The Palladium project, planned by developer Crescent Heights for a Sunset Boulevard parcel next to the Hollywood Palladium theater, has contended that its size will help to fill a demand for housing in Los Angeles.

The developer seeks to break ground as soon as possible, said Aaron Green, a Palladium Residences spokesman, adding, “Any litigation filed against this project is simply frivolous.”

The AIDS foundation has been waging the battle to halt the Palladium keystone through an offshoot activist group, the Coalition to Preserve L.A. That organization’s aim – to halt large-scale developments in areas not necessarily zoned for large structures – led to a proposed ballot measure called the Neighborhood Integrity Initiative. That measure would ban for up to two years any project that requires city approval to circumvent zoning rules. Originally planned for the November ballot, the initiative has recently been pushed back and may land on the March 2017 ballot.

Koreatown Heats Up

A Wilshire Boulevard apartment in Koreatown has switched hands for $73.5 million, jumping far beyond its $48 million price tag in 2010. Corona-based Watermarke Properties Inc. sold the site, Gardens at Wilshire Center, to Greystar Real Estate Partners of Charleston, S.C.
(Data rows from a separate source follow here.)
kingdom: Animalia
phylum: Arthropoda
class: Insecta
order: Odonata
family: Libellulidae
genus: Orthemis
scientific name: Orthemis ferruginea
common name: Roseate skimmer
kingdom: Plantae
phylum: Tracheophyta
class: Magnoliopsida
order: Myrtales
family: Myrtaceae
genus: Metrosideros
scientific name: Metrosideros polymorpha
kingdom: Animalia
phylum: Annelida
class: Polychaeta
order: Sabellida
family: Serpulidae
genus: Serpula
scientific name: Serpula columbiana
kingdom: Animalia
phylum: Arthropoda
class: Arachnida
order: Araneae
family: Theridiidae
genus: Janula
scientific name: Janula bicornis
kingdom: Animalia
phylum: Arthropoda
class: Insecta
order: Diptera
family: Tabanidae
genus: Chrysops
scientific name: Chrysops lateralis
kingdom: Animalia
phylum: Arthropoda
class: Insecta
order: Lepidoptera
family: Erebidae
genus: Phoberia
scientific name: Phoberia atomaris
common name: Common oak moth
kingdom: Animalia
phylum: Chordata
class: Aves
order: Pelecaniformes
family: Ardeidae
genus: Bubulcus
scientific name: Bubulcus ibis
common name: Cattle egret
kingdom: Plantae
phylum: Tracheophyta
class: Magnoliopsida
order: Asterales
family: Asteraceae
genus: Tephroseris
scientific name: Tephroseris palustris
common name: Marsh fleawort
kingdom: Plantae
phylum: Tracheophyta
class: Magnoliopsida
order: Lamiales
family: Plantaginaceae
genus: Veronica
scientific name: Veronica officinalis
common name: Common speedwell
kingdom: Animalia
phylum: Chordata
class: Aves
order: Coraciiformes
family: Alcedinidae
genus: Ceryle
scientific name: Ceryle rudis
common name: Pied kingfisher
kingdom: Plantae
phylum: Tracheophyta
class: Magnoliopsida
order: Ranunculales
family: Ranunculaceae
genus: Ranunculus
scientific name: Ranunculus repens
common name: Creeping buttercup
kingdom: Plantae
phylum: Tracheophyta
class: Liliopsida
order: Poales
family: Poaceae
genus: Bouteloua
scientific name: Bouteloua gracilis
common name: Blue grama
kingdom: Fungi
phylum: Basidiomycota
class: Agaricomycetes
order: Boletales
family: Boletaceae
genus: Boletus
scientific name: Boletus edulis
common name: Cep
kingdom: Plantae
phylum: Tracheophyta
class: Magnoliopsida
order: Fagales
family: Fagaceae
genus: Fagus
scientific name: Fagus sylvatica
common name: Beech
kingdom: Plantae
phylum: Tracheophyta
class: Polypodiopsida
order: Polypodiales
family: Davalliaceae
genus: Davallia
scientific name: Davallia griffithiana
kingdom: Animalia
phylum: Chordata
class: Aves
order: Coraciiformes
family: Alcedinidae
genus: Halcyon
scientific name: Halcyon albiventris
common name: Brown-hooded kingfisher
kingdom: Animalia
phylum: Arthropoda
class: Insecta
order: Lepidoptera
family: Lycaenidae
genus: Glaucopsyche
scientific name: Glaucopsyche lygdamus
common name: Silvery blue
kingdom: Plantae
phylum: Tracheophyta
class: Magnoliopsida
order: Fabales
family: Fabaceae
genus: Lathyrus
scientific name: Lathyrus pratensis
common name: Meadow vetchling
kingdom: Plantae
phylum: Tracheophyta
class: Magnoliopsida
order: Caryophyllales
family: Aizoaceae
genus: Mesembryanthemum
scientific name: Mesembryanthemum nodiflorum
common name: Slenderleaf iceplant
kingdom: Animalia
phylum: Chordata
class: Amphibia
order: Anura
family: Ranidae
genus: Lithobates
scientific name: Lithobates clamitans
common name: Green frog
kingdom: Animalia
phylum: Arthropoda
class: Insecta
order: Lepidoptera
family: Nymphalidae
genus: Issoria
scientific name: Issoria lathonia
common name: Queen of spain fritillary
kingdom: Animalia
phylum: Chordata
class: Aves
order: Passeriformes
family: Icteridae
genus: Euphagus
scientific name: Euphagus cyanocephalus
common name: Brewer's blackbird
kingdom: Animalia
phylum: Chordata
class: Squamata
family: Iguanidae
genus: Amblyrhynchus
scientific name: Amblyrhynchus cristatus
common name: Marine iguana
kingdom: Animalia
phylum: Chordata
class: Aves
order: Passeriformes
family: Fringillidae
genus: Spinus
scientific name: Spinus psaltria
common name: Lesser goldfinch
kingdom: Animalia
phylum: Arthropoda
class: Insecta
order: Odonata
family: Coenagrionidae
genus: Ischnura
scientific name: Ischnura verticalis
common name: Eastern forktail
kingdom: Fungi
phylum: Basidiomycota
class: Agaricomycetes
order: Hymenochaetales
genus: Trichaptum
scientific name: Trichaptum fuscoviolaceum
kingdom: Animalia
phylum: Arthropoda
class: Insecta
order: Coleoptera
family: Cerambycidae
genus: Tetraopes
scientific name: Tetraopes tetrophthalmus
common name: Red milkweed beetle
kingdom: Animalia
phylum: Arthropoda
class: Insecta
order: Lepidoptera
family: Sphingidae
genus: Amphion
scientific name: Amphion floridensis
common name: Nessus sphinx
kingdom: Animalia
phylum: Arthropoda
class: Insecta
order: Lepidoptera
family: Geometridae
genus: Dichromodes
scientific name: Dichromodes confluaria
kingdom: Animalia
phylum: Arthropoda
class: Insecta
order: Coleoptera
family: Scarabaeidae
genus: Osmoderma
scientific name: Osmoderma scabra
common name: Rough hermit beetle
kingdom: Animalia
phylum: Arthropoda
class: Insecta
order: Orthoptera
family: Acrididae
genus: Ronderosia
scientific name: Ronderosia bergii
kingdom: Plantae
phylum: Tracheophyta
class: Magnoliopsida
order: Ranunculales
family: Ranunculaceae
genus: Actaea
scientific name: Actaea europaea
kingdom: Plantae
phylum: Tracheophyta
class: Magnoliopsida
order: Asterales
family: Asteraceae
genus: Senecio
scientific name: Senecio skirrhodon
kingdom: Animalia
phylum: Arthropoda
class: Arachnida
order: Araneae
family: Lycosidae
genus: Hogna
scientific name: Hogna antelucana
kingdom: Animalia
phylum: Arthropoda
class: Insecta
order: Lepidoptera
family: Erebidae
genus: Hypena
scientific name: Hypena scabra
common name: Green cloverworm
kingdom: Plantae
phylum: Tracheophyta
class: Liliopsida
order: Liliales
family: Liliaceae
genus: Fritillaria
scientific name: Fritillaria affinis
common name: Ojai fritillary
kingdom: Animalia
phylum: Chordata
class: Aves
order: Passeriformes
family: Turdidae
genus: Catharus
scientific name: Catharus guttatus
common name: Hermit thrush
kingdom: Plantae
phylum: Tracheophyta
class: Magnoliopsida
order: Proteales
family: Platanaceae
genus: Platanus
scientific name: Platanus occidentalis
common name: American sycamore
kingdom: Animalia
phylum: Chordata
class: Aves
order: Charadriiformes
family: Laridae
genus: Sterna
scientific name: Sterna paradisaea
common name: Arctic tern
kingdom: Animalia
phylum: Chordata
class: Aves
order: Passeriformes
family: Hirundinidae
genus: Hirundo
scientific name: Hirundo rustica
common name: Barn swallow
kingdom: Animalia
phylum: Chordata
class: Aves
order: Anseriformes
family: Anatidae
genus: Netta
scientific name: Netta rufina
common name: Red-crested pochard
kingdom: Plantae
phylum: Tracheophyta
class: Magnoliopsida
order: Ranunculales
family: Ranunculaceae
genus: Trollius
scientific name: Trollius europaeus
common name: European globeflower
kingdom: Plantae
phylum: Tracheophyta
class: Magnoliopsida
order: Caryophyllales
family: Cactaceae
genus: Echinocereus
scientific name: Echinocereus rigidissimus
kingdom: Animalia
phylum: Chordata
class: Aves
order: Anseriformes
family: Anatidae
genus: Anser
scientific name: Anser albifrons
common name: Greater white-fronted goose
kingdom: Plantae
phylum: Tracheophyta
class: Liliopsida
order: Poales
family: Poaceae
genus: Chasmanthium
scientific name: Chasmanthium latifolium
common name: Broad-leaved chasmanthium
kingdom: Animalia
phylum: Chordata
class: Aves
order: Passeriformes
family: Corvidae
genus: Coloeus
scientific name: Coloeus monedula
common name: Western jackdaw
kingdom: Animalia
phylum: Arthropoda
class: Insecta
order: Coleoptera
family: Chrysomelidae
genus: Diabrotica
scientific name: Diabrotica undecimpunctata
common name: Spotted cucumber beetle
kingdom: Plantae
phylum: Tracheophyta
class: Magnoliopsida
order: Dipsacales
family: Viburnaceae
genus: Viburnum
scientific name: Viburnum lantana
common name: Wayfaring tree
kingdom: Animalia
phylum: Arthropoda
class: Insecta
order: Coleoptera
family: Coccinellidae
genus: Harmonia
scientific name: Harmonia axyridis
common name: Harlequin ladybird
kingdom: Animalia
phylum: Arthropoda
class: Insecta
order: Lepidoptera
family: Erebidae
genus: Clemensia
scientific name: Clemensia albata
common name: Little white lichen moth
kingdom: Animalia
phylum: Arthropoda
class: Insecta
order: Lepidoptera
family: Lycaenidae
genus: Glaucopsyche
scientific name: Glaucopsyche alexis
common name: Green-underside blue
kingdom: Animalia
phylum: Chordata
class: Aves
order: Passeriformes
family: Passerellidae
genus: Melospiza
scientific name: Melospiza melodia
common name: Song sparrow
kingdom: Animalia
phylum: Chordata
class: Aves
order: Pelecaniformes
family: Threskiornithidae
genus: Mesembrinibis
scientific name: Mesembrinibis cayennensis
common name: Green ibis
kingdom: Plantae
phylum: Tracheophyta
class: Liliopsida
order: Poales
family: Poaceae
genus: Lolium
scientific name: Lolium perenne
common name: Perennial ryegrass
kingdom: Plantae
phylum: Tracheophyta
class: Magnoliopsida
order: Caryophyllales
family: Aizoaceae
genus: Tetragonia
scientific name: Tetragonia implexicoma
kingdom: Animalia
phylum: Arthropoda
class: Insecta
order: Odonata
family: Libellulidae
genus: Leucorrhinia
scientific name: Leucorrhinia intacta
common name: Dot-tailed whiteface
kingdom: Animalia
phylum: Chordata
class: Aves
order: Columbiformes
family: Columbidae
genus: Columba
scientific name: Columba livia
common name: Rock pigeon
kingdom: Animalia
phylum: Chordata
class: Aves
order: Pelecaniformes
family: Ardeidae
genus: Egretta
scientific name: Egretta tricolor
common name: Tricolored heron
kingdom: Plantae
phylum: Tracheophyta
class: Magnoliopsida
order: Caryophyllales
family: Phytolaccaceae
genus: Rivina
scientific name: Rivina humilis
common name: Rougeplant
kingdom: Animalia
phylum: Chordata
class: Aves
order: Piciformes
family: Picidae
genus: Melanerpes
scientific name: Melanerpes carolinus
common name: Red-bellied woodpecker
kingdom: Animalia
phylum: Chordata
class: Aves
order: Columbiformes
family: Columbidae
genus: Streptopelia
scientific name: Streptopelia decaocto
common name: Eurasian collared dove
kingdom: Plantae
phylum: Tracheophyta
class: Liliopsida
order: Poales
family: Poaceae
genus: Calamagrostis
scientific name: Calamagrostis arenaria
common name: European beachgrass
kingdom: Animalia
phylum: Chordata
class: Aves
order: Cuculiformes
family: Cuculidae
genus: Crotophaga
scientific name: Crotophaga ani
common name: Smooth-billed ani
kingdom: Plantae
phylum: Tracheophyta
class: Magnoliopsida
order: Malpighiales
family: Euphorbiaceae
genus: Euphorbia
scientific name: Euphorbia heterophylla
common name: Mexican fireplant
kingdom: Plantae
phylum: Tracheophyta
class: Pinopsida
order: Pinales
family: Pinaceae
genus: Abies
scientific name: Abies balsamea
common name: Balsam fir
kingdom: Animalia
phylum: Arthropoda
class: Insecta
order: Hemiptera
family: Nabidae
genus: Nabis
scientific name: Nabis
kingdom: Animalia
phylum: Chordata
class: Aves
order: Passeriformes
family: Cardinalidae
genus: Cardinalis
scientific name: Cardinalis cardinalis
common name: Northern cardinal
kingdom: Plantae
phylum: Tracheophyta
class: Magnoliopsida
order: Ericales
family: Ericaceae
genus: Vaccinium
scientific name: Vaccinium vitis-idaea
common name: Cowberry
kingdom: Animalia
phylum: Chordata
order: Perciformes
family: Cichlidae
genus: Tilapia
Elsewhere in Koreatown, new apartment buildings are shooting up.

The Pearl on Wilshire from Westwood developer CityView plans to open in 2018 with 346 apartments and 8,000 square feet of retail, centered between two light-rail stations on Wilshire.

Koreatown-based Jamison Services Inc. is building a 226-unit project on Olympic Boulevard that will offer 16,300 square feet of retail. It is slated to open early next year.

Affordable housing has a place in Koreatown’s growth, too: Meridian Apartments, slated for completion late next year, will bring 100 affordable housing units near the subway station at Beverly and Vermont.